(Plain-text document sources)
BEGIN
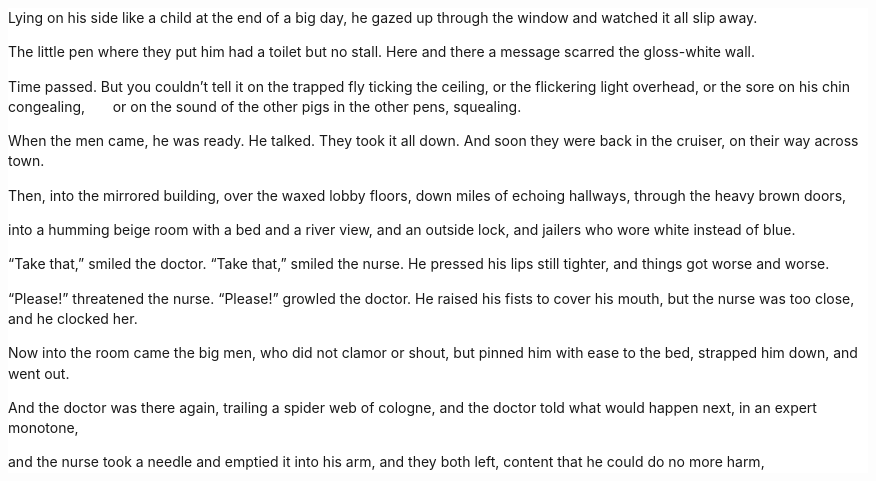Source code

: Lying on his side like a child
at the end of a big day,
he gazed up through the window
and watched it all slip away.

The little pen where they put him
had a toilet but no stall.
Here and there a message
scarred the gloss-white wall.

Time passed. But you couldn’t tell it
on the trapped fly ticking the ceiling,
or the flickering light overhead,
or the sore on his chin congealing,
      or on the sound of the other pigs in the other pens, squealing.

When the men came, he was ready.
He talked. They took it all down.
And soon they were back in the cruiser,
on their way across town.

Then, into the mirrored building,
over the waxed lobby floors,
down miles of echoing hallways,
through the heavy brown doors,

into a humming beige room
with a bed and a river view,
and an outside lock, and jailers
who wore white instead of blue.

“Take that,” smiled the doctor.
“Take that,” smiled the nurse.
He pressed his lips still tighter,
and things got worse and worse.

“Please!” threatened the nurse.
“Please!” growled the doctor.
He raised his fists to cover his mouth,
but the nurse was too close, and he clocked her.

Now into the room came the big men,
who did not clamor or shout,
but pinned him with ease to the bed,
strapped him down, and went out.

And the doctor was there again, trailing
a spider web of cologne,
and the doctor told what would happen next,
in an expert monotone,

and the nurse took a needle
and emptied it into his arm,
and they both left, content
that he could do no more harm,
END
BEGIN
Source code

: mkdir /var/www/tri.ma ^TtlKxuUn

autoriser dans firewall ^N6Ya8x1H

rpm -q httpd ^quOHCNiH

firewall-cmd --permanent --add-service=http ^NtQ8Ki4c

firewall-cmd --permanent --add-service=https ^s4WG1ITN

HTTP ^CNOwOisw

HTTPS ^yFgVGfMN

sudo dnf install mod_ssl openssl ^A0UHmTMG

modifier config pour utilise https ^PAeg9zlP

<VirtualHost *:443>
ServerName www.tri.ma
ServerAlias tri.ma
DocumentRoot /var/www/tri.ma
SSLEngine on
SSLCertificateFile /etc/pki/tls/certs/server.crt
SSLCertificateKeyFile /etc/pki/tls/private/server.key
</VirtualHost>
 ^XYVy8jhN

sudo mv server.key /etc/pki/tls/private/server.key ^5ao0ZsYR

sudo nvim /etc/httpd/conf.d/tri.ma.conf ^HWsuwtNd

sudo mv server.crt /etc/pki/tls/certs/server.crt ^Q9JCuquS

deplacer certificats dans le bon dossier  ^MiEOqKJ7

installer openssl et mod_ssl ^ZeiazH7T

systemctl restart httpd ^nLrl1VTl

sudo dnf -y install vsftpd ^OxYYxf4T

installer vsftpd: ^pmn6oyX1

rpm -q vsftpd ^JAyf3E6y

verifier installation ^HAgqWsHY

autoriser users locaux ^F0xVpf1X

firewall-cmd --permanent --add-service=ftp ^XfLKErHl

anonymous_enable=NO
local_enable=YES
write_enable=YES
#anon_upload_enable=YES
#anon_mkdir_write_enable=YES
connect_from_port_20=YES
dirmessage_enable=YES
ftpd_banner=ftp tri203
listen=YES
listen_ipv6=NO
END
What you should do:
Write out exactly the lines above between the line with "modifier config pour utilise https ^PAeg9zlP" and the line with "listen_ipv6=NO", inclusive, and nothing beyond them.

Solved problem:
modifier config pour utilise https ^PAeg9zlP

<VirtualHost *:443>
ServerName www.tri.ma
ServerAlias tri.ma
DocumentRoot /var/www/tri.ma
SSLEngine on
SSLCertificateFile /etc/pki/tls/certs/server.crt
SSLCertificateKeyFile /etc/pki/tls/private/server.key
</VirtualHost>
 ^XYVy8jhN

sudo mv server.key /etc/pki/tls/private/server.key ^5ao0ZsYR

sudo nvim /etc/httpd/conf.d/tri.ma.conf ^HWsuwtNd

sudo mv server.crt /etc/pki/tls/certs/server.crt ^Q9JCuquS

deplacer certificats dans le bon dossier  ^MiEOqKJ7

installer openssl et mod_ssl ^ZeiazH7T

systemctl restart httpd ^nLrl1VTl

sudo dnf -y install vsftpd ^OxYYxf4T

installer vsftpd: ^pmn6oyX1

rpm -q vsftpd ^JAyf3E6y

verifier installation ^HAgqWsHY

autoriser users locaux ^F0xVpf1X

firewall-cmd --permanent --add-service=ftp ^XfLKErHl

anonymous_enable=NO
local_enable=YES
write_enable=YES
#anon_upload_enable=YES
#anon_mkdir_write_enable=YES
connect_from_port_20=YES
dirmessage_enable=YES
ftpd_banner=ftp tri203
listen=YES
listen_ipv6=NO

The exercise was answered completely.